_Your assignment_: Reproduce the listing below word for word, leaving out the pictures.

* * * * * * * * *

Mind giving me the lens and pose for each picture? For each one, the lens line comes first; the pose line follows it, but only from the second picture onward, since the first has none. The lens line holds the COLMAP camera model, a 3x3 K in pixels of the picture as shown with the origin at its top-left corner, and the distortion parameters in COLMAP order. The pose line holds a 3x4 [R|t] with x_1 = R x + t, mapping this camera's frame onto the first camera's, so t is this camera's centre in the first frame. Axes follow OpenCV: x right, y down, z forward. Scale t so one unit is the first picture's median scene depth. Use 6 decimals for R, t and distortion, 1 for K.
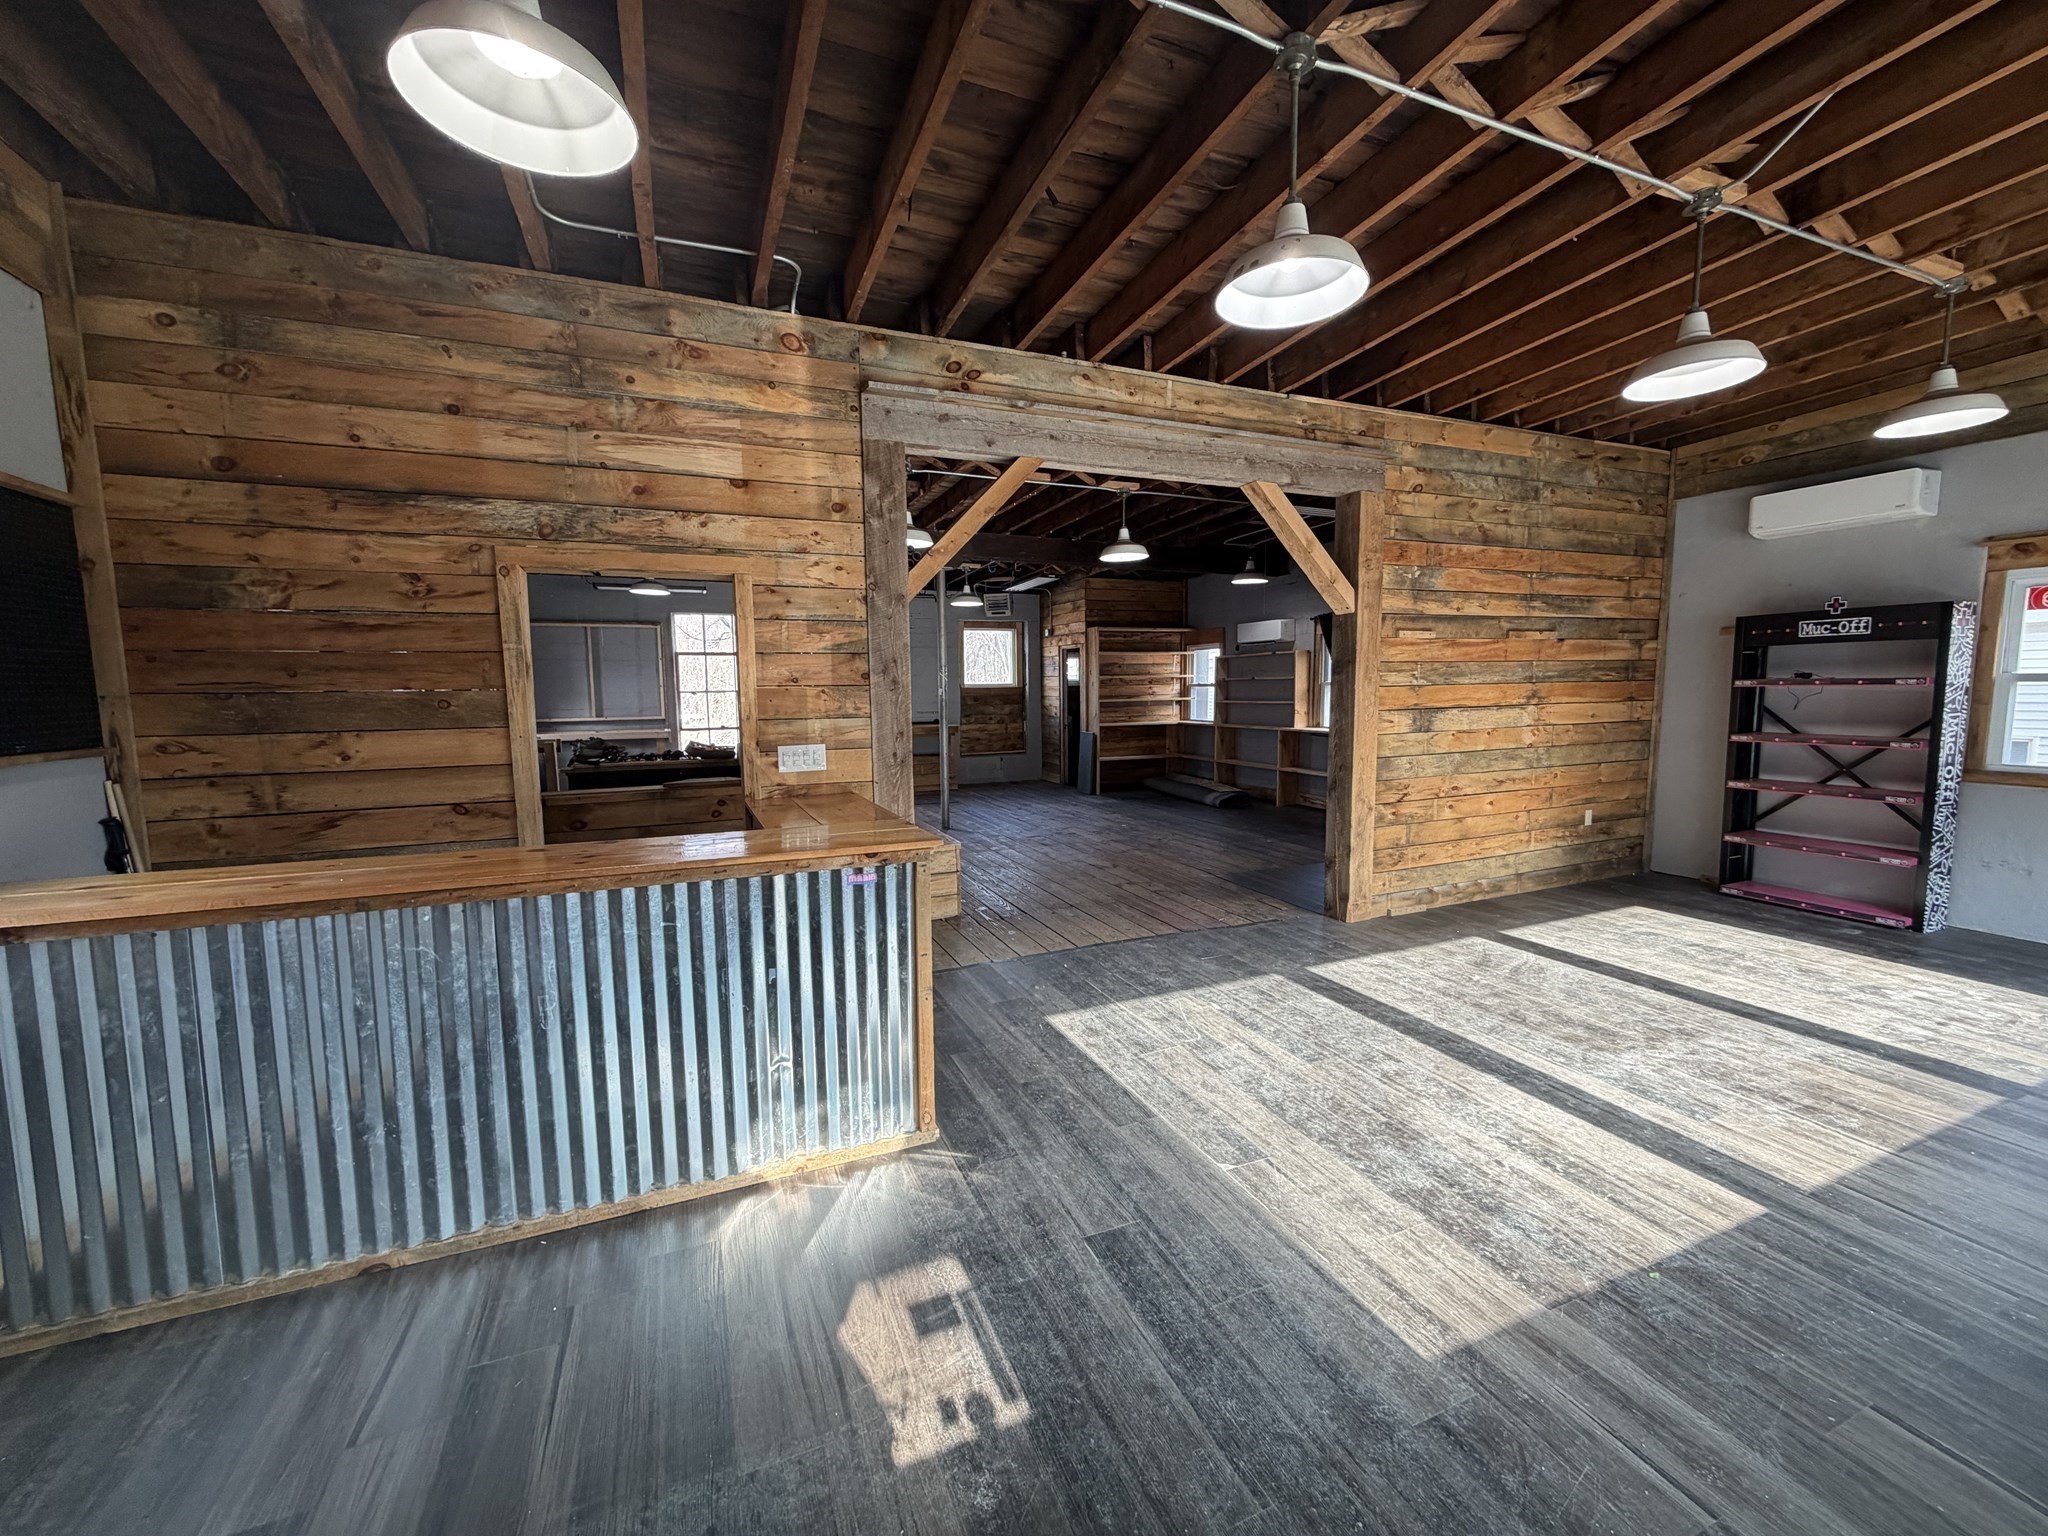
lens RADIAL K [[813.0, 0, 1019.2], [0, 813.0, 765.1], [0, 0, 1]] dist [0.000435, -0.000765]
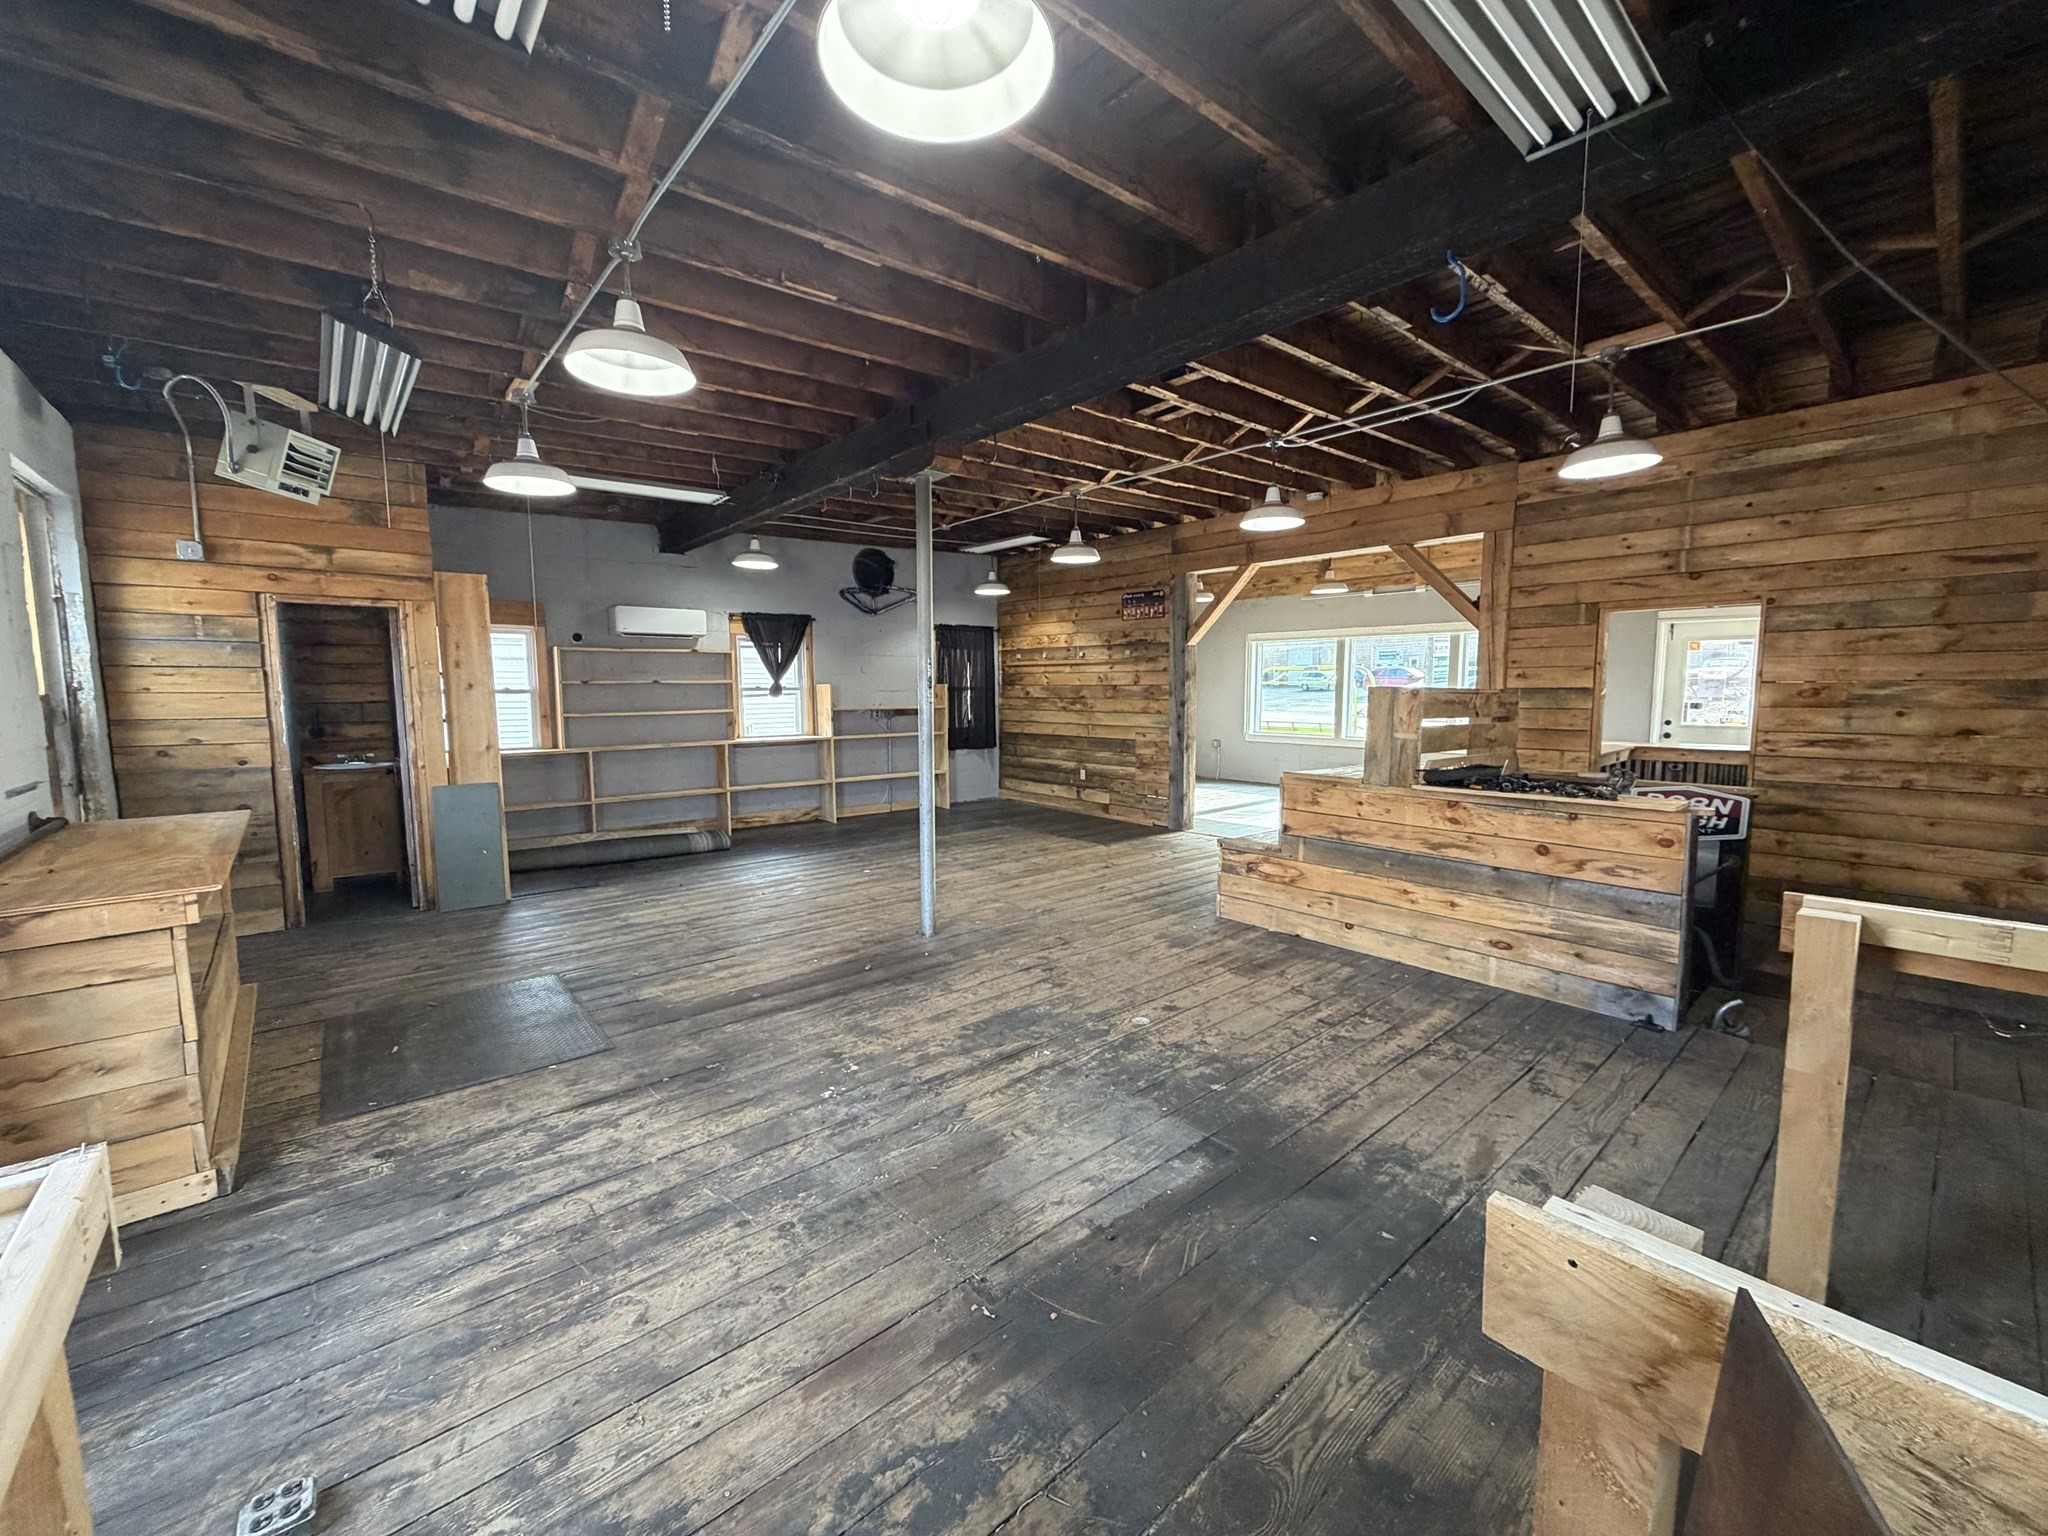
lens RADIAL K [[813.0, 0, 1014.4], [0, 813.0, 764.2], [0, 0, 1]] dist [0.000435, -0.000765]
pose [[-0.304054, -0.075935, 0.949624, -1.041408], [0.105356, 0.988023, 0.112739, -0.156788], [-0.946811, 0.134328, -0.292412, 1.774034]]
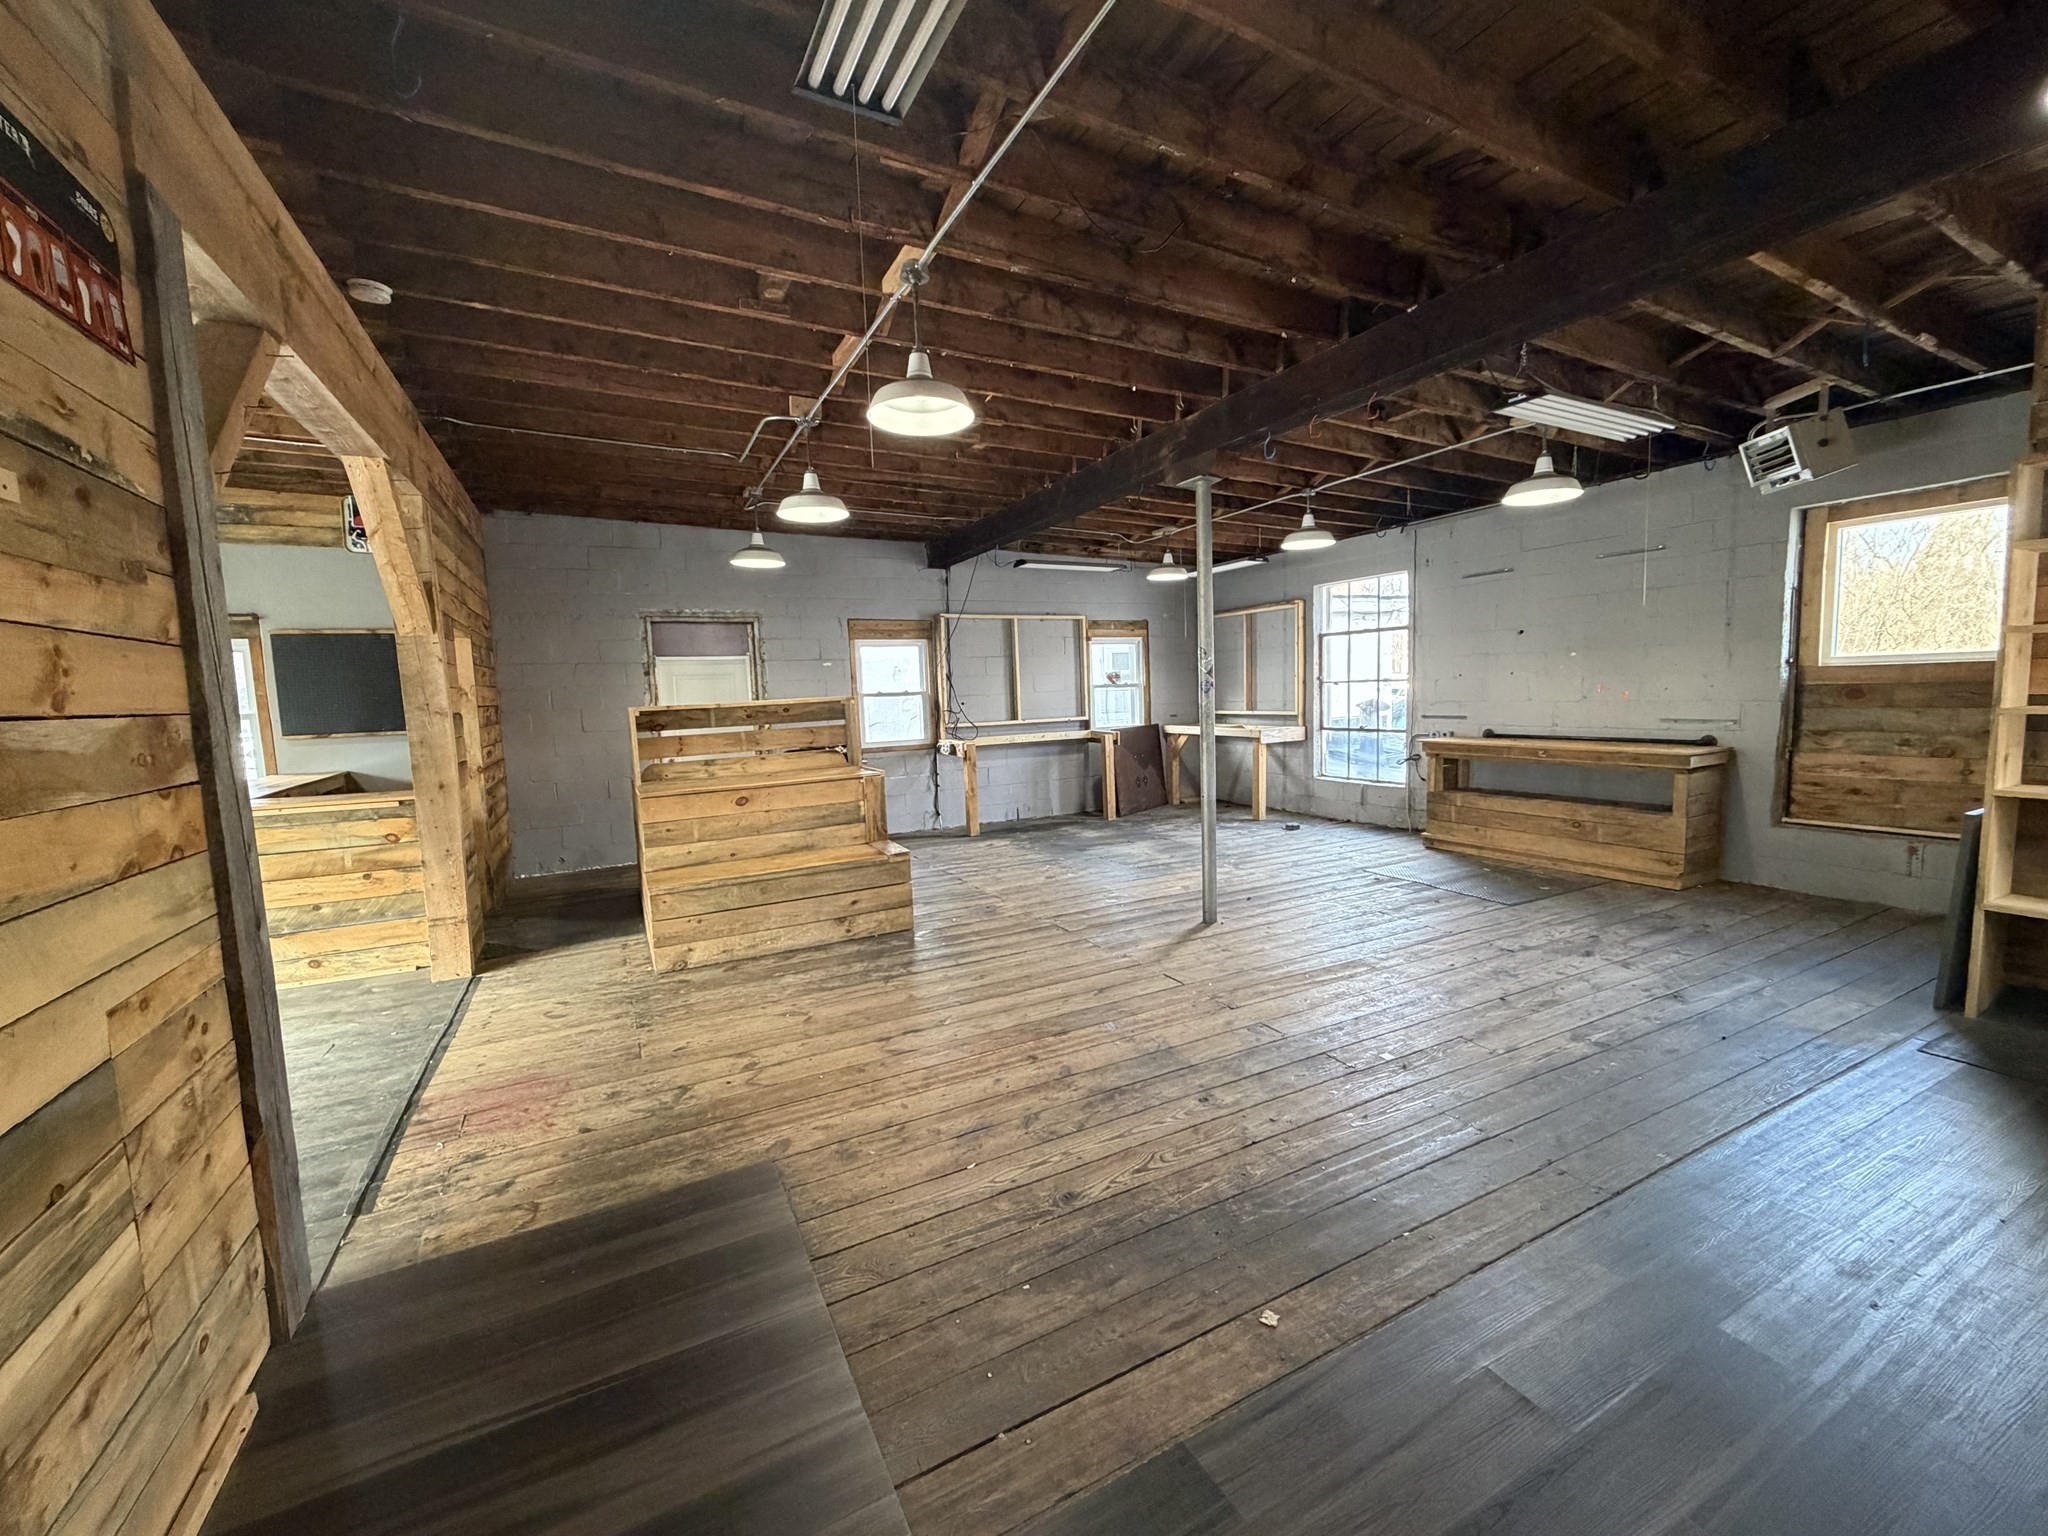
lens RADIAL K [[813.0, 0, 1017.9], [0, 813.0, 769.3], [0, 0, 1]] dist [0.000435, -0.000765]
pose [[0.070795, 0.105166, -0.991932, 0.772418], [-0.064761, 0.992813, 0.100637, -0.134991], [0.995386, 0.057114, 0.077097, 1.305066]]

* * * * * * * * *

_Problem solution_:
Mind giving me the lens and pose for each picture? For each one, the lens line comes first; the pose line follows it, but only from the second picture onward, since the first has none. The lens line holds the COLMAP camera model, a 3x3 K in pixels of the picture as shown with the origin at its top-left corner, and the distortion parameters in COLMAP order. The pose line holds a 3x4 [R|t] with x_1 = R x + t, mapping this camera's frame onto the first camera's, so t is this camera's centre in the first frame. Axes follow OpenCV: x right, y down, z forward. Scale t so one unit is the first picture's median scene depth. Use 6 decimals for R, t and distortion, 1 for K.
lens RADIAL K [[813.0, 0, 1019.2], [0, 813.0, 765.1], [0, 0, 1]] dist [0.000435, -0.000765]
lens RADIAL K [[813.0, 0, 1014.4], [0, 813.0, 764.2], [0, 0, 1]] dist [0.000435, -0.000765]
pose [[-0.304054, -0.075935, 0.949624, -1.041408], [0.105356, 0.988023, 0.112739, -0.156788], [-0.946811, 0.134328, -0.292412, 1.774034]]
lens RADIAL K [[813.0, 0, 1017.9], [0, 813.0, 769.3], [0, 0, 1]] dist [0.000435, -0.000765]
pose [[0.070795, 0.105166, -0.991932, 0.772418], [-0.064761, 0.992813, 0.100637, -0.134991], [0.995386, 0.057114, 0.077097, 1.305066]]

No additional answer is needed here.